Home > Business > Special
Maitreyee Handique |
December 12, 2003
Jewellery is big business. And branded jewellery even more so. Industry sources peg the total jewellery market at Rs 50,000 crore (Rs 500 billion), growing at the rate of 30 per cent.
"Of this, the Rs 1,500-crore (Rs 15 billion) branded jewellery market is the fastest growing," says an official at the retail consultancy, KSA Technopak.
And it's not just the big branded players like Tanishq, Inter Gold, Gilli, Carbon and Oyzter Bay that are eager to capture a slice of the market.
It's the local jewellers and regional players that are increasingly looking at launching their own brands, expanding into new markets, adopting new retail formats and hiring jewellery designers to improve their product range.
In the past two years, a handful of jewellers from Jaipur, Kolkata and Punjab have set up shops in Delhi.
From Jaipur, Surana and Dwarka's have moved into the city while Kolkata-based J K G Jewellers and M B Sons Jewellers have set up their operations in the capital too. Besides, Talwars, Gujrawallahs and Sunderlal, from Punjab, have set up shop in the city.
Even the Delhi-based jewellery companies are opening more showrooms in the city. P P Jewellers, for instance, has already opened three stores and proposes to open four more in Delhi in the next two years. Dwarka's has similar expansion plans.
"The consumer's purchasing power has improved and they want more contemporary designs. We plan to open six franchisee stores soon in other cities as well," says Ashok Goyal, director at Dwarka's.

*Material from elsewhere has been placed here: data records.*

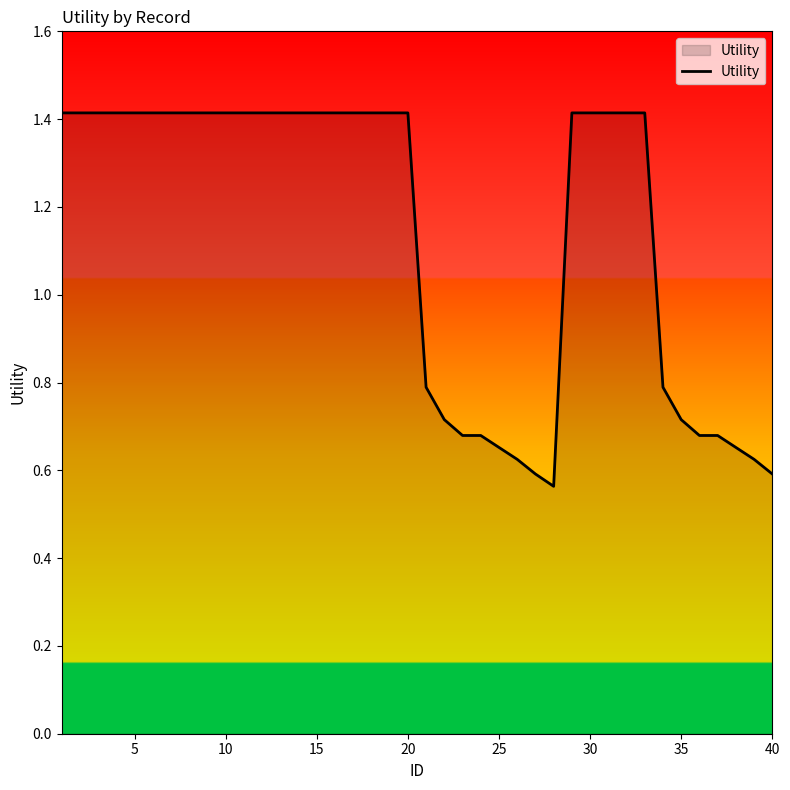

What is the greatest value displayed?

1.4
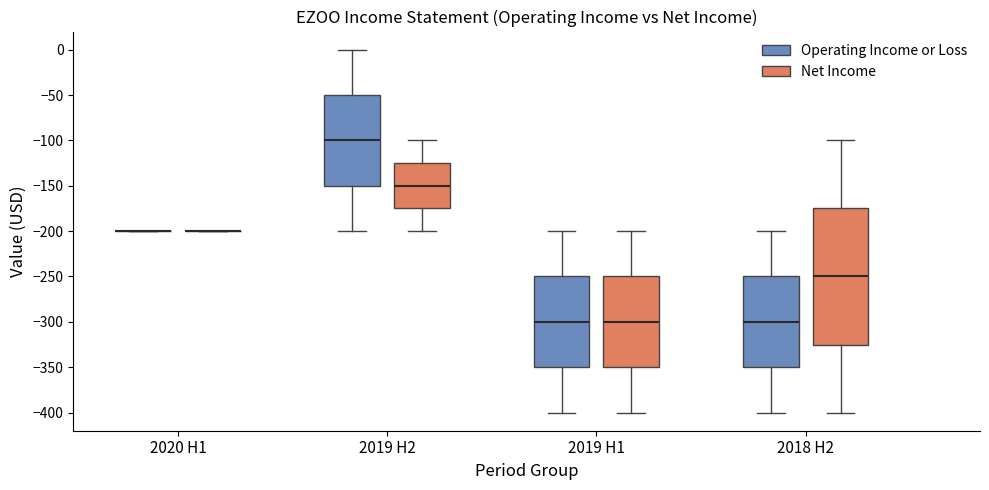

Where is the upper edge of the box for 2019 H1 (Net Income) on the y-axis? The values are not printed on the chart, so give them approximately, as read against the axis.

-250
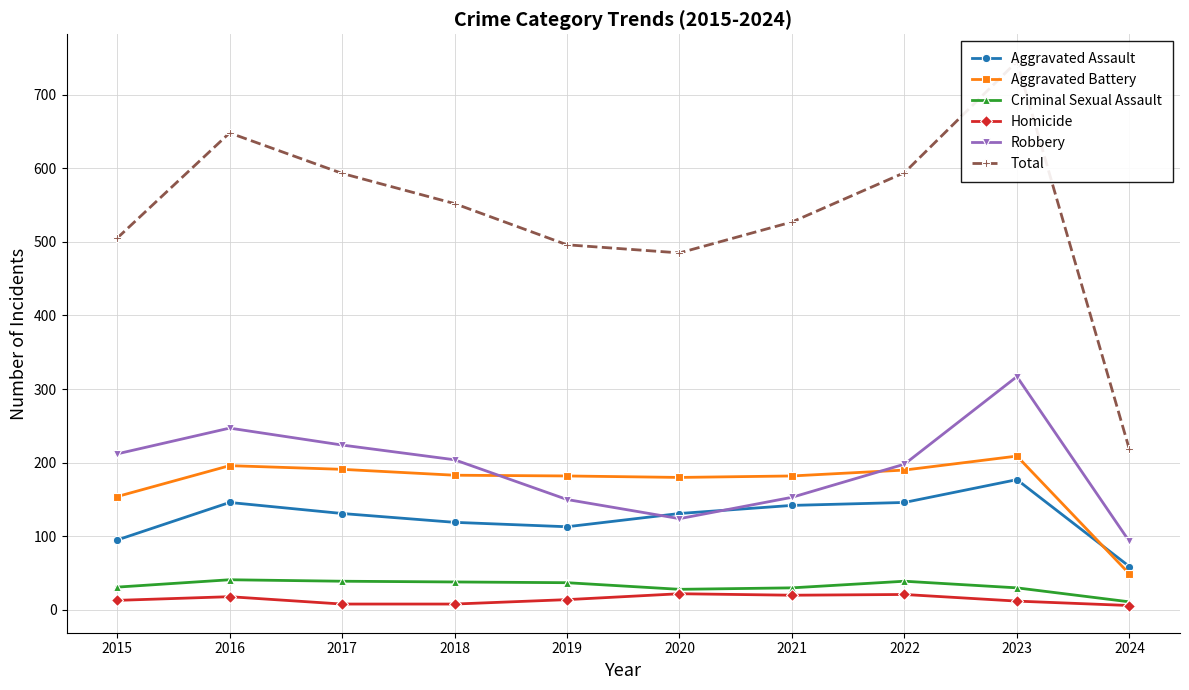

Which series changed the most between 2022 and 2023?

Total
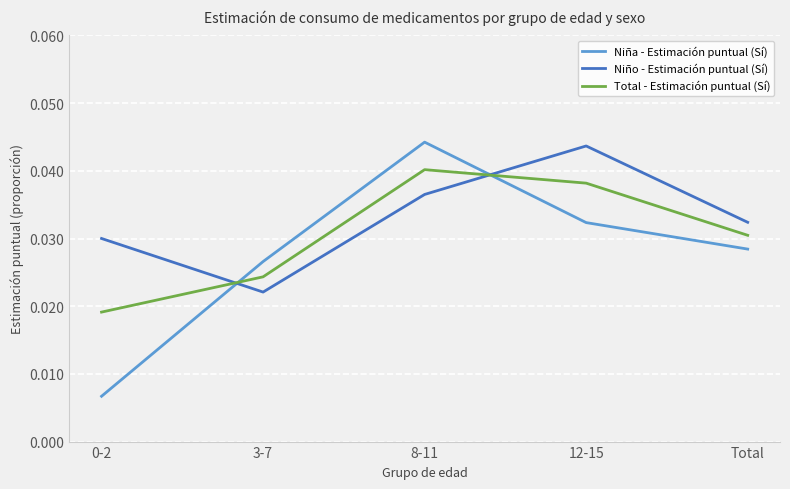

Does the chart display data point markers on the line(s)?

No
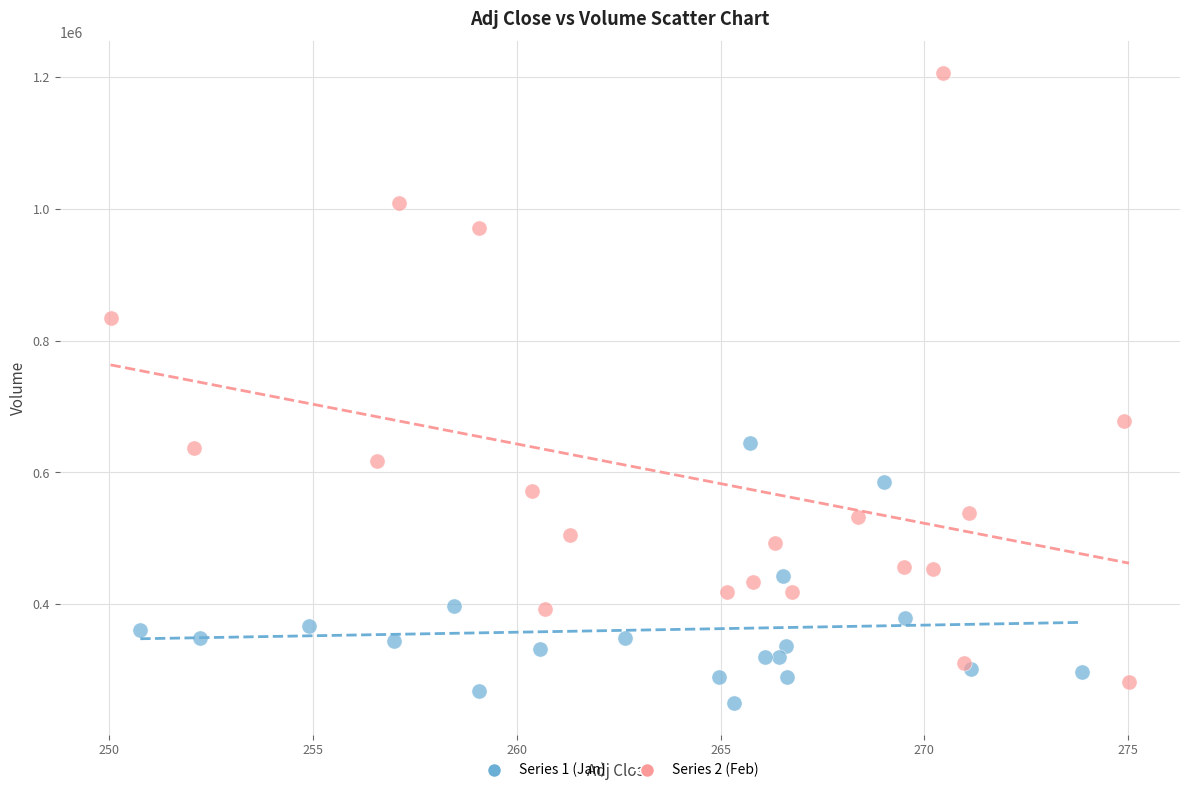

Which series reaches the maximum Y coordinate?

Series 2 (Feb)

Industry sources say that Delhi is the highest consumer of jewellery in value terms. Little surprise then that jewellers who operated out of Chandi Chowk and Sadar Bazaar have moved to Karol Bagh and south Delhi to reach consumers with higher disposal incomes.
"There are at least one lakh jewellery stores in Delhi. About 100 jewellers have migrated from Chandni Chowk to south Delhi in the past 10 years," says P P Jewellers' chairman, Kamal Gupta.
Besides moving into posh locations, the jewellers are also focusing on branded jewellery. Apart from brands like Kasmia, launched by Mehrasons (Ashwin Mehra) and Enchante (from the C L Mehra group), Khanna Jewellers too launched its own brand called Amaris this year.
Says Hazoorilal's Sandeep Narang, "We plan to launch our own brand soon. It's the demand of the market -- people want brands these days."
However, one of the reasons behind indigenous brand launches could be the desire to get ready for the foreign brands that could flood the market in 2005.
To woo the consumer further, the local players are now setting aside promotional budgets to entice the brand and quality conscious consumers looking for products backed by hallmark and guarantee certifications.
Freebies and loyalty clubs are the order of the day. These could range from chauffeur-driven car service to free airline tickets in lieu of a certain spend.
Hazoorilal & Sons which set aside a budget of Rs 1 crore (Rs 10 million) for promotion last year, floated a scheme that offers free return tickets to London against purchase of solitaires.
Nathumal Jewellers, on the other hand, offers free counselling on birthstones and "surprise" gifts against purchases, if you are a member of its Zodiac Club.
Lalsons Jewellers, which is also planning to set up a new store in south Delhi, has similarly launched a "Lalsons Gold Licence", a card that entitles its loyal customers to avail of certain discounts.
Local brands are also tying up with fashion houses to appeal to a wider, discerning audience. Hazoorilal has done at least four shows with Manav Gangwani while Khanna Jewellers recently participated in a jewellery show with fashion house Satya Paul.
Dwarka's which, in the past, has done seven fashion shows in India and abroad to showcase its jewellery, plans to rope in Raghuvendra Rathore for its show in February next year.
Sums up Ashok Jain of Swarn Gems Pvt Ltd: "Just like darzis disappeared once the ready-to-wear garments market matured, smaller jewellery players will close shop and the fittest will survive."